In 2012, the European Innovation Partnership for Agricultural productivity and Sustainability (EIP-AGRI) has been launched to contribute to the European Union's strategy 'Europe 2020' for smart, sustainable and inclusive growth. EIP-AGRI works to foster competitive and sustainable farming and forestry contributing to ensuring a steady supply of food, feed and biomaterials, developing its work in harmony with the essential natural resources on which farming depends.

In order to share knowledge and connect forestry association and workers, several networks and association have been established: the ERIAFF Network of the European Regions for Innovation  (@ERIAFF_Network), the Union of European Foresters, and the European Forestry House.
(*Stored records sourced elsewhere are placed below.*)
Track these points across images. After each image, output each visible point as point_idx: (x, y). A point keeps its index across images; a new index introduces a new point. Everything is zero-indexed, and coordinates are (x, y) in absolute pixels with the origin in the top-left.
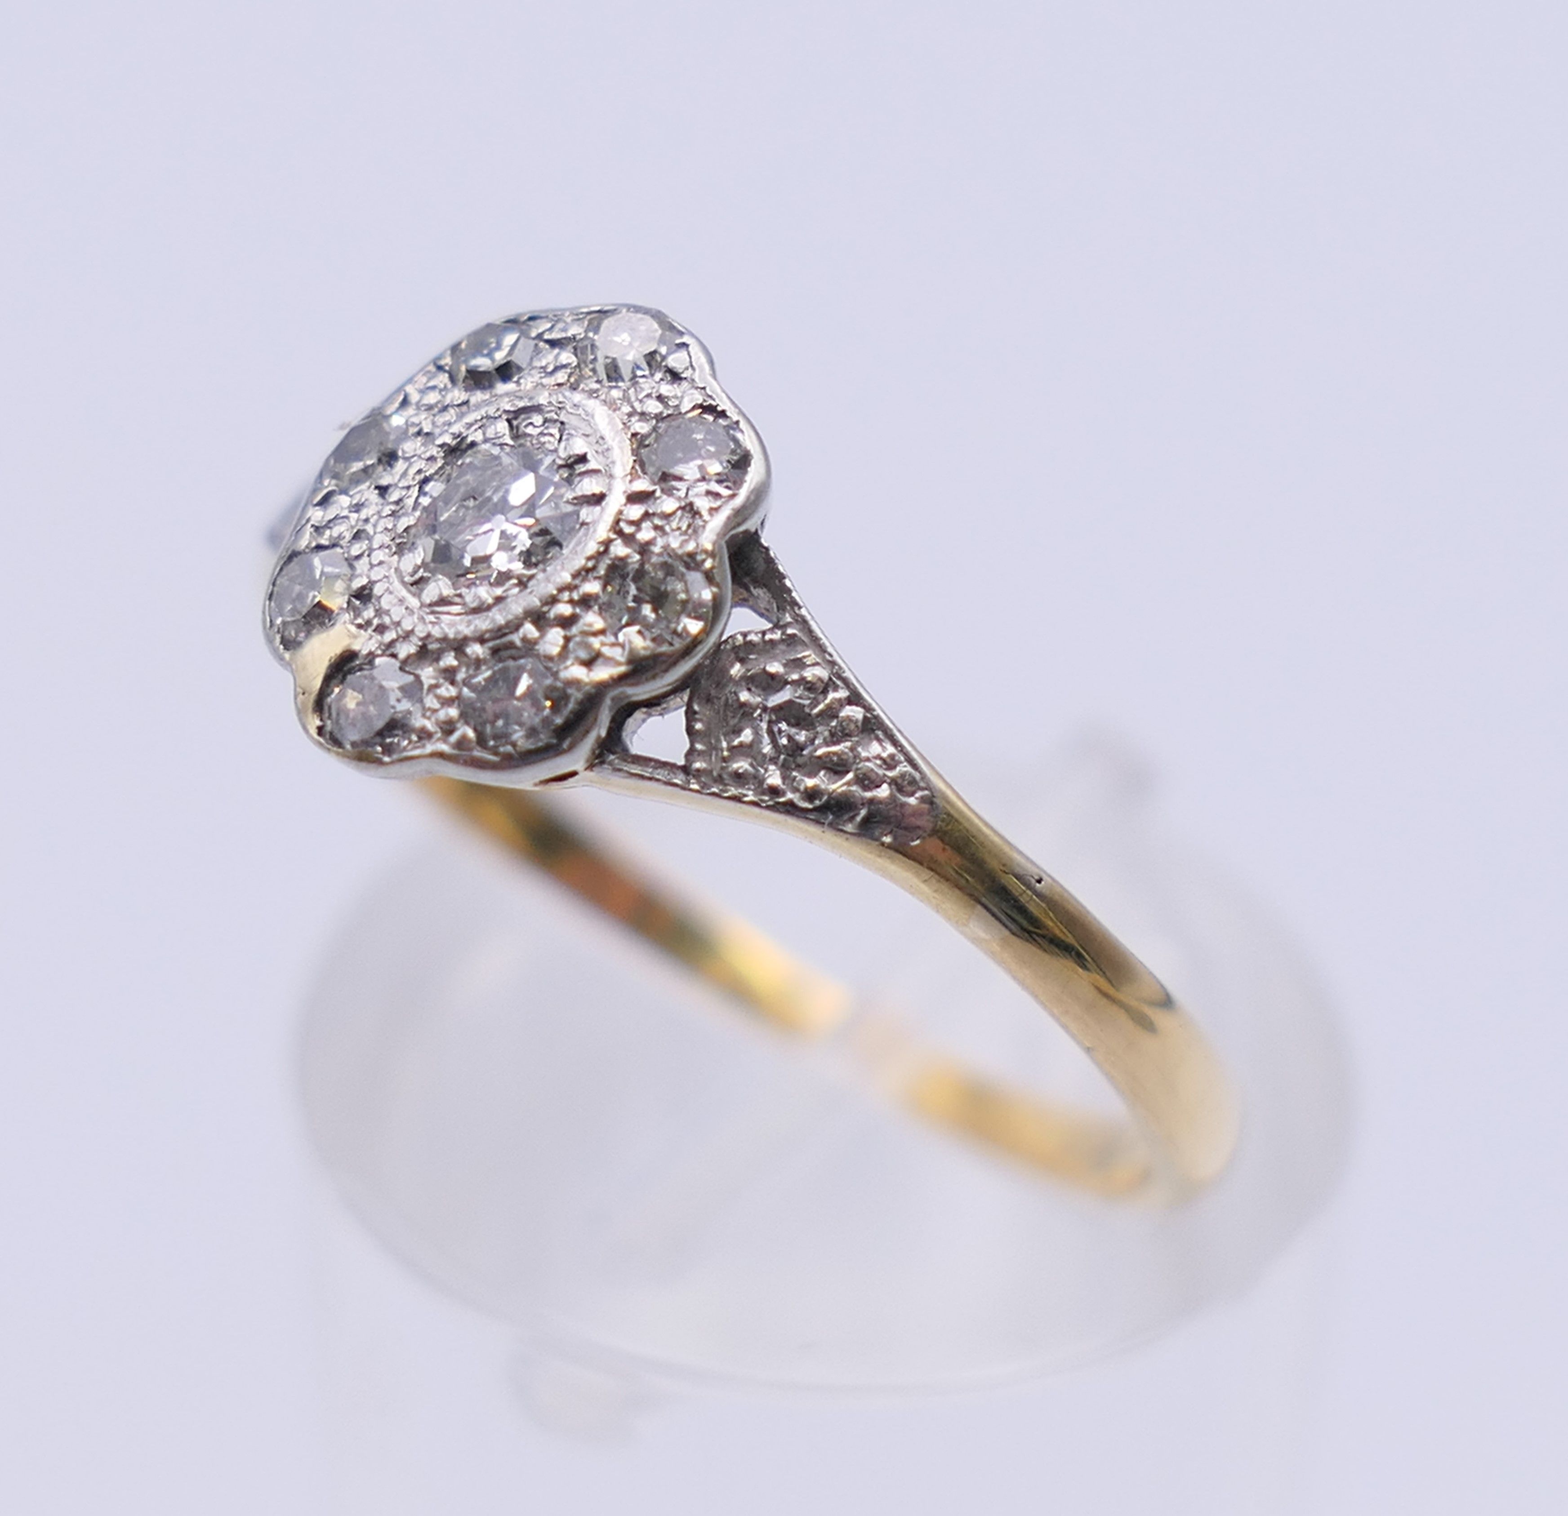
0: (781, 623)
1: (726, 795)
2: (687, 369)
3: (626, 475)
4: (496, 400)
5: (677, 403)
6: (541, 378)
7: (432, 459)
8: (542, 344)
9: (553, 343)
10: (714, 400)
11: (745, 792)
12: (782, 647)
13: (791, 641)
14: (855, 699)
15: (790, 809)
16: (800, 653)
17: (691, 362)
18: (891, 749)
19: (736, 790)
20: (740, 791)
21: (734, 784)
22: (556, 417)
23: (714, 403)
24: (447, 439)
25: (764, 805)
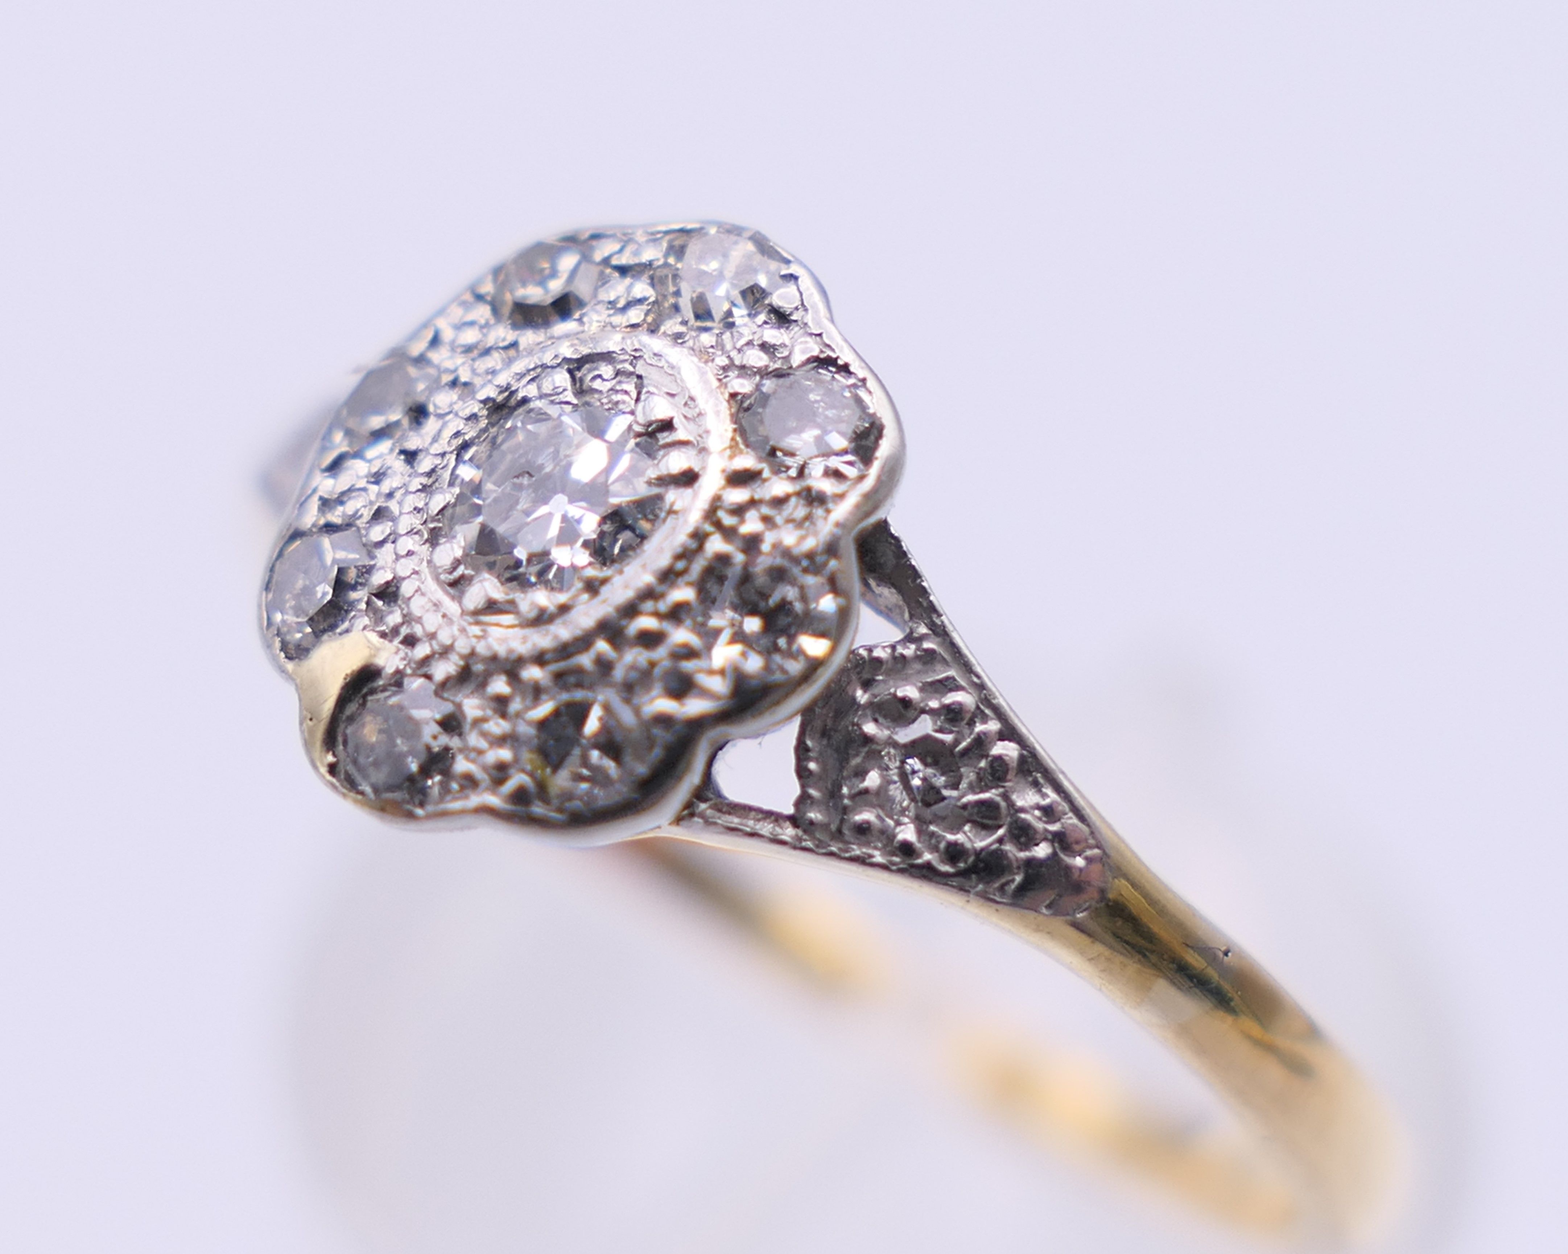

The house was established in March 2007, by Confederation of European Forests Owners (CEPF) and the European State Forest Association (EUSTAFOR). Since then it has offered a vibrant and high-profile working and meeting place for various European forest related organizations. In addition, the European Forest Institute (EFI) has been established by European States to conduct research and provide policy support on forest-related issues, connecting knowledge to action.


Supporting investment and funding

EU funding of adaptation covering adaptation to climate change in the forestry sector is available through LIFE Climate Action and the Rural Development Funds.

According to the EU Forest Strategy, the Commission considers the Rural Development Funds, the second pillar of the Common Agricultural Policy (CAP), one of the main means  to support the implementation of sustainable forest management, including adapting to climate change. The other European Structural and Investment Funds (ESI), in particular the European Regional Development Fund (ERDF), including the INTERREG Europe programme, can complement them.  

The EU´s Research and Innovation programme Horizon 2020 for the period from 2014 to 2020 mainly targets the knowledge for adaptation to climate change in forestry in the Societal Challenge 2 'Food security, sustainable agriculture and forestry, marine, maritime and inland water research, and the bio-economy'.